In the Federal Register for December 12, 2014, the Treasury Department and Internal Revenue Service published final regulations under Internal Revenue Code section 6038D, dealing with annual reporting by U.S. citizens and residents of specified foreign financial assets on IRS Form 8938, Statement of Specified Foreign Financial Assets. The final regulations replace temporary regulations published in the Federal Register on December 19, 2011.

  1. Income Tax regulations section 1.6038D-2(a) retains the generally higher reporting thresholds of the temporary regulations (as opposed to the $50,000 statutory amount). Reporting is required if the aggregate value of specified foreign financial assets exceeds:  
    1. $50,000 on the last day of the taxable year or $75,000 at any time during the taxable year.
    2. For married individuals filing a joint U.S. federal income tax return, $100,000 on the last day of the taxable year or $150,000 at any time during the taxable year.
    3. For qualified individuals under section 911(d)(1) (i.e., certain U.S. citizens living abroad), $200,000 at the end of the taxable year or $300,000 at any time during the taxable year.
    4. For qualified individuals under section 911(d)(1) filing joint U.S. federal income tax returns with their spouses, $400,000 at the end of the taxable year or $600,000 at any time during the taxable year.
  2. The final regulations clarify that a specified foreign financial asset not having a positive value at any time during the taxable year must be included on Form 8938 if the reporting threshold is satisfied, but that such an asset is deemed to have a maximum value during that taxable year of zero. Income Tax Regs. §§ 1.6038D-2(a)(5), 1.6038D-5(b)(3).
  3. The final regulations also clarify that in the case of jointly owned property each person having an interest in the property must take into account the full value of the property (and not just the value of the person’s interest in the property) in determining whether the reporting threshold is satisfied and must report the full value of the property on Form 8938 if reporting is required. However, there are special rules for assets jointly held by spouses, especially where they file separate U.S. federal income tax returns. Income Tax Regs. §§ 1.6038D-2(c), 1.6038D-2(d).
  4. Income Tax Regulations section 1.6038D-2(b)(2) clarifies that a person first has an interest in nonvested property transferred in connection with the performance of services on the first date the property is substantially vested or, if an election is made under section 83(b), on the date the property is transferred to the person.

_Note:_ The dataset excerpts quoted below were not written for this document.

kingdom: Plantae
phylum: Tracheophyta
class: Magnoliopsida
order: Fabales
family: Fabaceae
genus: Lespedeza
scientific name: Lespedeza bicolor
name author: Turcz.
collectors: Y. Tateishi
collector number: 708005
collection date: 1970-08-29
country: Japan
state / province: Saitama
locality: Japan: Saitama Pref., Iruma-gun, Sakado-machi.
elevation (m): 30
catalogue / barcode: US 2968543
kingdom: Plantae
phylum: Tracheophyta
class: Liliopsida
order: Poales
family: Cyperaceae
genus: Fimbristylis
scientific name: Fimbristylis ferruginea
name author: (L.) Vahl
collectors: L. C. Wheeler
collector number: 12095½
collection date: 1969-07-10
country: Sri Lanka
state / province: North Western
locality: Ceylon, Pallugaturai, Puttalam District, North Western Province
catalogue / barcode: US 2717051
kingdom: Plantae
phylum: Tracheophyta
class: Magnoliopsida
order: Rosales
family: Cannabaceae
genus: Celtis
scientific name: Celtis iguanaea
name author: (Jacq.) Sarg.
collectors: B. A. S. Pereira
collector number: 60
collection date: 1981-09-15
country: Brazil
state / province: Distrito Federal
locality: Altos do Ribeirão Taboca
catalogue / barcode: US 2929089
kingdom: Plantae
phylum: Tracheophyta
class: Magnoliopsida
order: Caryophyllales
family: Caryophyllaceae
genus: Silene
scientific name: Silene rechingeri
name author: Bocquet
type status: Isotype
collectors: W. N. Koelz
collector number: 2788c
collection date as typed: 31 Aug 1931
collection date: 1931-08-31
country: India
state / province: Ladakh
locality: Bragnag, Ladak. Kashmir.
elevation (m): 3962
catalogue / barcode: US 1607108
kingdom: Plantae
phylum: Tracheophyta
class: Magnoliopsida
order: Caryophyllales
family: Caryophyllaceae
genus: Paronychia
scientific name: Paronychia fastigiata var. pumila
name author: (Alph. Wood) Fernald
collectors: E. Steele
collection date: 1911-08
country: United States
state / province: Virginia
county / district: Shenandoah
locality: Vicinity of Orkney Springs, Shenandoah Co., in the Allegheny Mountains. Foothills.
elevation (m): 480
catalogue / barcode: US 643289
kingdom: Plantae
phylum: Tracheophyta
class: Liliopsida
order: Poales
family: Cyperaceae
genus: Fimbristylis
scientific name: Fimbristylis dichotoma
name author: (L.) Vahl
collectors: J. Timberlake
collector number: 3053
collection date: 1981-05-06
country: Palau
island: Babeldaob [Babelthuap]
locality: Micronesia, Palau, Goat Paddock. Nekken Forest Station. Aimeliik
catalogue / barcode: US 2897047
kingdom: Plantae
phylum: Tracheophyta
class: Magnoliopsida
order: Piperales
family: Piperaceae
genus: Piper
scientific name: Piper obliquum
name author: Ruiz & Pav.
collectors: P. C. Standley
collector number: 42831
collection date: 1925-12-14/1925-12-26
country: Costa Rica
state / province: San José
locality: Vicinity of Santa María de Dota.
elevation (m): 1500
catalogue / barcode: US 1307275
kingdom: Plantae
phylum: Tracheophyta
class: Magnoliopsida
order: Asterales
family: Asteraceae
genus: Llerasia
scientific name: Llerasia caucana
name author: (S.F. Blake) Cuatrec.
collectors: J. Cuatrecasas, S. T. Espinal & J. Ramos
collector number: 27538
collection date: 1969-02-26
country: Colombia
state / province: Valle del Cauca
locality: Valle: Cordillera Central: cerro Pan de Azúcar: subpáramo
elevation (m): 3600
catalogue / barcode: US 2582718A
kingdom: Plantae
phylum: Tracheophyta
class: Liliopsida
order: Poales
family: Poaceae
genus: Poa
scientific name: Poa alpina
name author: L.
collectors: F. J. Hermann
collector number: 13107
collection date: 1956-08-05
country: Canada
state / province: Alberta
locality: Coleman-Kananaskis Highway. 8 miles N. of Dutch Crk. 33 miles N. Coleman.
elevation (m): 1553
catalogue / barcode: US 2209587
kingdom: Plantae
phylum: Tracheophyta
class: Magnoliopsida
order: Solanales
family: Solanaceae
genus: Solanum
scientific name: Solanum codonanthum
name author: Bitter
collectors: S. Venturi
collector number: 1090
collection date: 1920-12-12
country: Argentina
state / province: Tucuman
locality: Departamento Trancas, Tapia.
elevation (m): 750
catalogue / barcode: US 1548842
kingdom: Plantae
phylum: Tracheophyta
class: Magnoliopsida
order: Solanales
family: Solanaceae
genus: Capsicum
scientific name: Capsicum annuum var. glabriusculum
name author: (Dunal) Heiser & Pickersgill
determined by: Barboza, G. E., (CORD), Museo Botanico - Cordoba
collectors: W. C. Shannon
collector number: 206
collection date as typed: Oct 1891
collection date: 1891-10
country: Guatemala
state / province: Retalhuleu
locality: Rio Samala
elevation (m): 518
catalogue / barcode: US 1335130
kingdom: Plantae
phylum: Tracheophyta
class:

  5. An exemption from reporting was added for dual residents who elect under a treaty residence tie-breaker to be treated by the U.S. as nonresident aliens as long as they file the return required by Procedure and Administration Regulations section 301.7701(b)–7 (e.g., IRS Form 1040NR) and attach to that return IRS Form 8833, Treaty–Based Return Position Disclosure Under Section 6114 or 7701(b). Income Tax Regs. § 1.6038D-2(e).
  6. The final regulations retain the rule of the temporary regulations that foreign financial assets reported on certain IRS forms (e.g., Form 5471,Information Return of U.S. Persons With Respect To Certain Foreign Corporations, and Form 8621, Return by a Shareholder of a Passive Foreign Investment Company or Qualified Electing Fund) need not also be reported on Form 8938. However, Treasury and the IRS explicitly declined to include in the list of eligible forms FinCEN Form 114, Report of Foreign Bank and Financial Accounts (an “FBAR” and formerly TD 90–22.1), citing the legislative history of section 6038D and the different purposes of information reporting under the Internal Revenue Code (Form 8938) and the Bank Secrecy Act (FBAR). Thus many foreign financial assets will continue to be reportable on both forms.